This method is called when the spider is opened

close_spider(self, spider)

This method is called when the spider is closed

from_crawler(cls, crawler)

If present, this classmethod is called to create a pipeline instance from a Crawler. It must return a new instance of the pipeline. Crawler object provides access to all Scrapy core components like settings and signals; it is a way for pipeline to access them and hook its functionality into Scrapy

# validation and dropping
from scrapy.exceptions import DropItem
class PricePipeline(object):
	vat_factor = 1.15
	def process_item(self, item, spider):
		if item['price']:
			if item['price_excludes_vat']:
				item['price'] = item['price'] * self.vat_factor
			return item
		else:
			raise DropItem("Missing price in %s" % item)
# write items to a JSON file
# If you really want to store all scraped items into a JSON file you should use the Feed exports.
import json
class JsonWriterPipeline(object):
	def open_spider(self, spider):
		self.file = open('items.jl', 'wb')
	def close_spider(self, spider):
		self.file.close()
	def process_item(self, item, spider):
		line = json.dumps(dict(item)) + "\n"
		self.file.write(line)
		return item
# Write items to MongoDB
import pymongo
class MongoPipeline(object):
	collection_name = 'scrapy_items'
	def __init__(self, mongo_uri, mongo_db):
		self.mongo_uri = mongo_uri
		self.mongo_db = mongo_db
	@classmethod
	def from_crawler(cls, crawler):
		return cls(
			mongo_uri=crawler.settings.get('MONGO_URI'),
			mongo_db=crawler.settings.get('MONGO_DATABASE', 'items')
		)
	def open_spider(self, spider):
		self.client = pymongo.MongoClient(self.mongo_uri)
		self.db = self.client[self.mongo_db]
	def close_spider(self, spider):
		self.client.close()
	def process_item(self, item, spider):
		self.db[self.collection_name].insert(dict(item))
		return item
# deferred write screenshot filename into item
import scrapy
import hashlib
from urllib.parse import quote
class ScreenshotPipeline(object):
	"""Pipeline that uses Splash to render screenshot of every Scrapy item."""
	SPLASH_URL = "http://localhost:8050/render.png?url={}"
	def process_item(self, item, spider):
		encoded_item_url = quote(item["url"])
		screenshot_url = self.SPLASH_URL.format(encoded_item_url)
		request = scrapy.Request(screenshot_url)
		dfd = spider.crawler.engine.download(request, spider)
		dfd.addBoth(self.return_item, item)
		return dfd
	def return_item(self, response, item):
		if response.status != 200:
			# Error happened, return item.
			return item
		# Save screenshot to file, filename will be hash of url.
		url = item["url"]
		url_hash = hashlib.md5(url.encode("utf8")).hexdigest()
		filename = "{}.png".format(url_hash)
		with open(filename, "wb") as f:
			f.write(response.body)
		# Store filename in item.
		item["screenshot_filename"] = filename
		return item
# A filter that looks for duplicate items, and drops those items that were already processed.
from scrapy.exceptions import DorpItem
class DuplicatesPipeline(object):
	def __init__(self):
		self.ids_seen = set()
	def process_item(self, item, spider):
		if item['id'] in self.ids_seen:
			raise DropItem("Duplicate item found: %s" % item)
		else:
			self.ids_seen.add(item['id'])
		return item

To activate an Item Pipeline component you must add its class to the ITEM_PIPELINES setting, items go through from lower valued to higher valued classes.
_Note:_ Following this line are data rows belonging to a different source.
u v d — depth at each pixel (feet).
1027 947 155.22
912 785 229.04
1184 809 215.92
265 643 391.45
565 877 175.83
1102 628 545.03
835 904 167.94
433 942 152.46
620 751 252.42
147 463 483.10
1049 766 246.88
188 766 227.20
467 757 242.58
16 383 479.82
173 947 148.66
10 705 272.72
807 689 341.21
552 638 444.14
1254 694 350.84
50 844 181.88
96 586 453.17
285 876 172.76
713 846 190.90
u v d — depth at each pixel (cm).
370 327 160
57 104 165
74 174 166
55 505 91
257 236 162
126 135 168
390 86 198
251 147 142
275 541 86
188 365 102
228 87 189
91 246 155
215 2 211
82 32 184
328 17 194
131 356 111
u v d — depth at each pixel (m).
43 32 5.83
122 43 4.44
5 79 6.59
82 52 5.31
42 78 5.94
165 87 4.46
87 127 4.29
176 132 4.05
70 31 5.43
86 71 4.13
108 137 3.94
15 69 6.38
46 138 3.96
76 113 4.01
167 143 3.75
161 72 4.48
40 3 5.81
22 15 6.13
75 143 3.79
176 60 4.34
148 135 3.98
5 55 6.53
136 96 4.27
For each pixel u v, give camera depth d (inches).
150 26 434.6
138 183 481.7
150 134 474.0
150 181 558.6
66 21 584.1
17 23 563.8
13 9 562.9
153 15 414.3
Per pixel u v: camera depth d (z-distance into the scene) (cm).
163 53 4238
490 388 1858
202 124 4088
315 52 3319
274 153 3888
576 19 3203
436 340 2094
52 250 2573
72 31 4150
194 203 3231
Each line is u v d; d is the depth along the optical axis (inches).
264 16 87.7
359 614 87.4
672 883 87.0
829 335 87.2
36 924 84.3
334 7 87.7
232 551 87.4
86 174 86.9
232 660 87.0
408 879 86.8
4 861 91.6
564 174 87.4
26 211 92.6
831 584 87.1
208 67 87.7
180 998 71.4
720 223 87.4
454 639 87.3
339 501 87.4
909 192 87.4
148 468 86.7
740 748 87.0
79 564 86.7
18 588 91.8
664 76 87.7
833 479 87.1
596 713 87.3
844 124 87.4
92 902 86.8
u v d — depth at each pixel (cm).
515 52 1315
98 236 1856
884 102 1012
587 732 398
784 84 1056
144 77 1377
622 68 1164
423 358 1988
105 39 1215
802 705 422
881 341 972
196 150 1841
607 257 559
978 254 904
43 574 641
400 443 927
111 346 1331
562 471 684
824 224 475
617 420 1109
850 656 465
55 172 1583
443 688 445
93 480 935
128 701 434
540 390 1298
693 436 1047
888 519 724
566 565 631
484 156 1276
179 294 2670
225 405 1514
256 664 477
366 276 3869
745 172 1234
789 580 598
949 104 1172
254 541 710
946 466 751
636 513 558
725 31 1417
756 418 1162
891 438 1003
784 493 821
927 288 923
It’s customary to define these numbers in the 0-1000 range

Storing Data& Feed Exports

One of the most frequently required features when implementing scrapers is being able to store the scraped data properly and, quite often, that means generating an “export file” with the scraped data (commonly called “export feed”) to be consumed by other systems.

Scrapy provides this functionality out of the box with the Feed Exports, which allows you to generate a feed with the scraped items, using multiple serialization formats and storage backends.

The simplest way to store the scraped data is by using Feed exports

# For historic reasons, Scrapy appends to a given file instead of overwriting its contents. If you run this command twice without removing the file before the second time, you’ll end up with a broken JSON file

scrapy crawl quotes -o quotes.json
# The JSON Lines format is useful because it’s stream-like, you can easily append new records to it. It doesn’t have the same problem of JSON when you run twice. Also, as each record is a separate line, you can process big files without having to fit everything in memory, there are tools like JQ https://stedolan.github.io/jq/ to help doing that at the command-line.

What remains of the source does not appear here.